A 12-month-old female infant came to the clinic with persistent crying, scanty cough and respiratory distress of about 10 hours' duration. She associated two vomiting episodes, partial refusal of food and rhinorrhoea. His personal history included three previous episodes of bronchospasm. His mother had a family history of asthma.

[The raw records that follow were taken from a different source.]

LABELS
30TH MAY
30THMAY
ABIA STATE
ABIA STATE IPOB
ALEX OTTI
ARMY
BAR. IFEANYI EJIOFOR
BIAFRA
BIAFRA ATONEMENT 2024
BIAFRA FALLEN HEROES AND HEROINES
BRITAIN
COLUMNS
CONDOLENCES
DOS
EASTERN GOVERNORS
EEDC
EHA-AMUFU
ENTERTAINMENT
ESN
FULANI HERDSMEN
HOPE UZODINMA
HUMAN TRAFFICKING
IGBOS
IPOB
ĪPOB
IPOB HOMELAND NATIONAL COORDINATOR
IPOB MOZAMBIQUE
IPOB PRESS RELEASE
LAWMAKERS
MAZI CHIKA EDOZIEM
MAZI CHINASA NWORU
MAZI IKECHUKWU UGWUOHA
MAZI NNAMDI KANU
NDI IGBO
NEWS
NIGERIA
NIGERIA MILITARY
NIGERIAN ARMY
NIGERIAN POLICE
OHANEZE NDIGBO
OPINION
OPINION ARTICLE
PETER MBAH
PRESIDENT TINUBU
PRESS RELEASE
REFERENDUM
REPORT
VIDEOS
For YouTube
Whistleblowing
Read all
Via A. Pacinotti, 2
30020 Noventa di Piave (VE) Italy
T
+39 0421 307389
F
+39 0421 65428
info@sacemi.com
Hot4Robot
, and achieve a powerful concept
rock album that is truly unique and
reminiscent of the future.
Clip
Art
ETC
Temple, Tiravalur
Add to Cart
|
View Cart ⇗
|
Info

Clinical examination revealed: weight 8.1 kg (P3), height 72 cm (P25), temperature 37.4°C, blood pressure 101/85 mm Hg, heart rate 148 beats per minute, respiratory rate 68 breaths per minute and oxygen saturation 90%. He had a good general appearance, was irritable and did not calm down in the mother's arms. He presented with shortness of breath, with subcostal and intercostal tugging. Respiratory auscultation showed good air entry with bilateral expiratory wheezing and elongated expiration. Cardiac auscultation was normal. The oropharynx was hyperemic, with abundant mucus in the cavum. Otoscopy showed bilateral tympanic hyperemia with preserved light reflex. The rest of the examination was normal.
Anteroposterior and lateral chest X-ray showed air trapping with the presence of anterocardiac air, a continuous diaphragm sign and minimal subcutaneous emphysema in the neck. A diagnosis of pneumomediastinum associated with bronchospasm was made and the patient was admitted to hospital. He was treated with oxygen through nasal goggles as needed, inhaled salbutamol and oral prednisolone. The clinical evolution was good, on the third day there were no signs or symptoms of respiratory distress, and the control chest X-ray showed a decrease in the size of the air in the mediastinum, so she was discharged. The sweat chloride test was normal.